A decision tree using these same variables is also shown. It is a more visual representation of the prediction being made. The average accuracy is printed below, showing 0.27. This means that the decision tree is 27% accurate.
##
## Call:
## lm(formula = proficiency ~ tlocrev + totalexp + tstrev, data = t)
##
## Residuals:
## Min 1Q Median 3Q Max
## -10.7718 -4.1128 -0.0673 3.5618 9.5035
##
## Coefficients:
## Estimate Std. Error t value Pr(>|t|)
## (Intercept) 22.4977577 1.0126687 22.216 < 2e-16 ***
## tlocrev 0.0004192 0.0001164 3.602 0.000715 ***
## totalexp -0.0002727 0.0001041 -2.619 0.011587 *
## tstrev 0.0003290 0.0001477 2.227 0.030416 *
## ---
## Signif. codes: 0 '***' 0.001 '**' 0.01 '*' 0.05 '.' 0.1 ' ' 1
##
## Residual standard error: 4.996 on 51 degrees of freedom
## Multiple R-squared: 0.3034, Adjusted R-squared: 0.2624
## F-statistic: 7.404 on 3 and 51 DF, p-value: 0.0003288
## Warning: All boxes will be white (the box.palette argument will be ignored) because
## the number of classes in the response 53 is greater than length(box.palette) 6.

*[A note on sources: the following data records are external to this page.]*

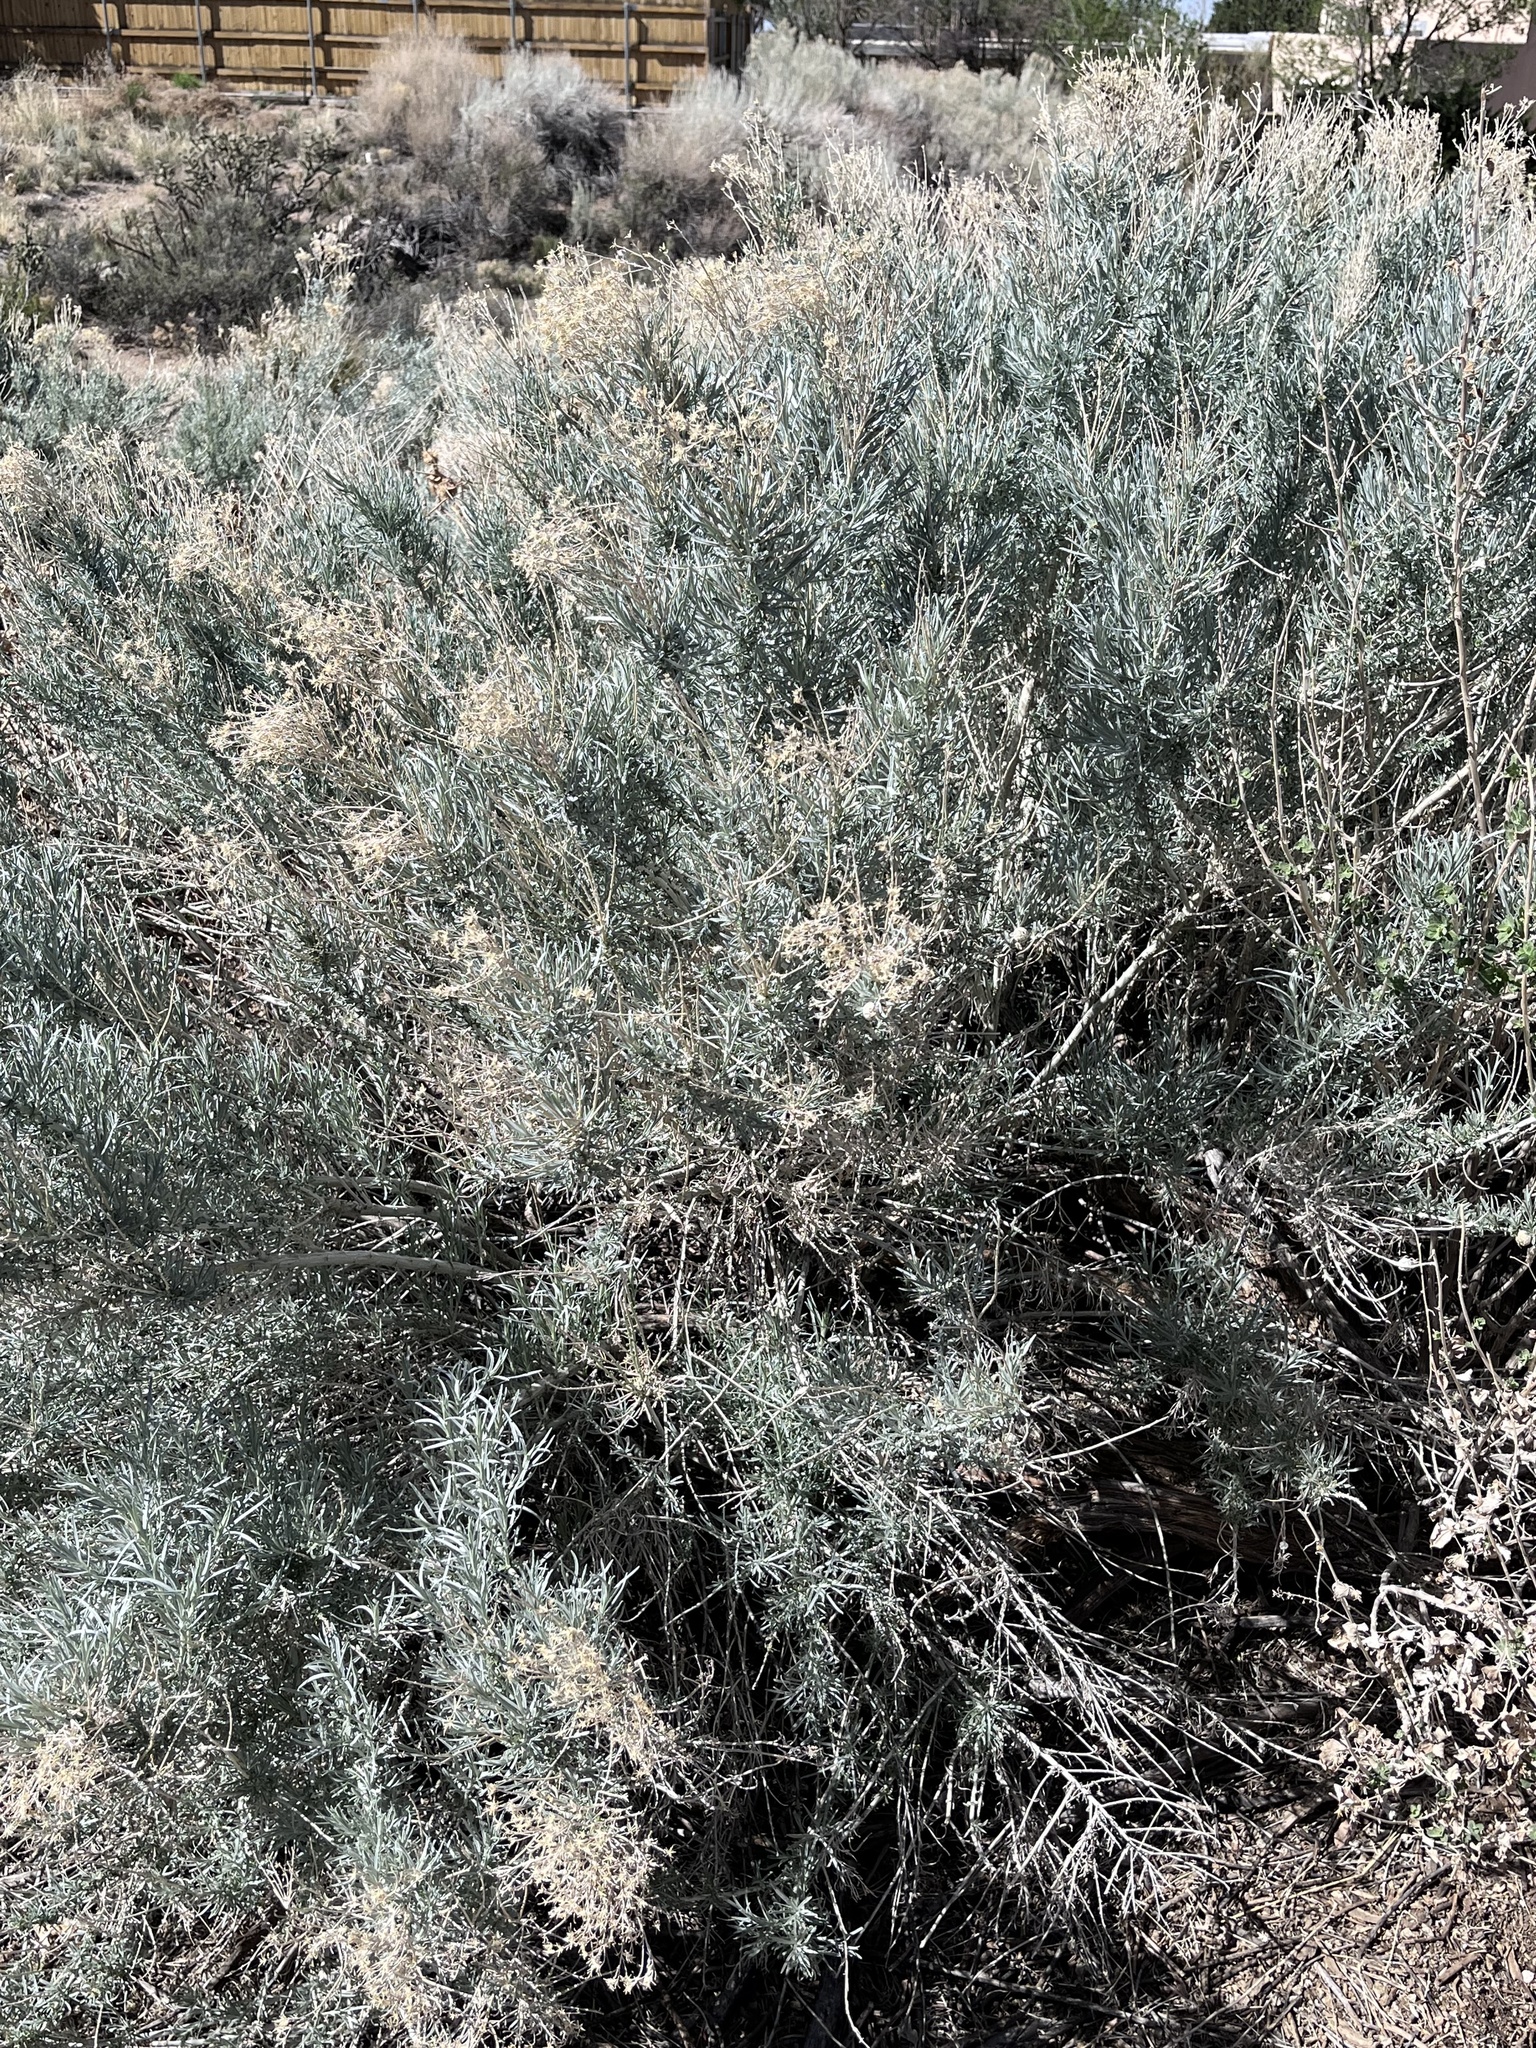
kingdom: Plantae
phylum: Tracheophyta
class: Magnoliopsida
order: Asterales
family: Asteraceae
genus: Ericameria
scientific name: Ericameria nauseosa
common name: Rubber rabbitbrush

## To silence this warning use box.palette=0 or trace=-1.
## [1] 0.2727273
The model shows that total expenses, local funding, and state funding are relevant factors in determining proficiency. I would recommend that the state of WV focus on these areas to improve proficiency. This means putting funding into schools and focusing on the expenses that the schools take on. This recommendation is purely based on the model provided, so other methods may be applicable to improve proficiency under a different model or different set of data.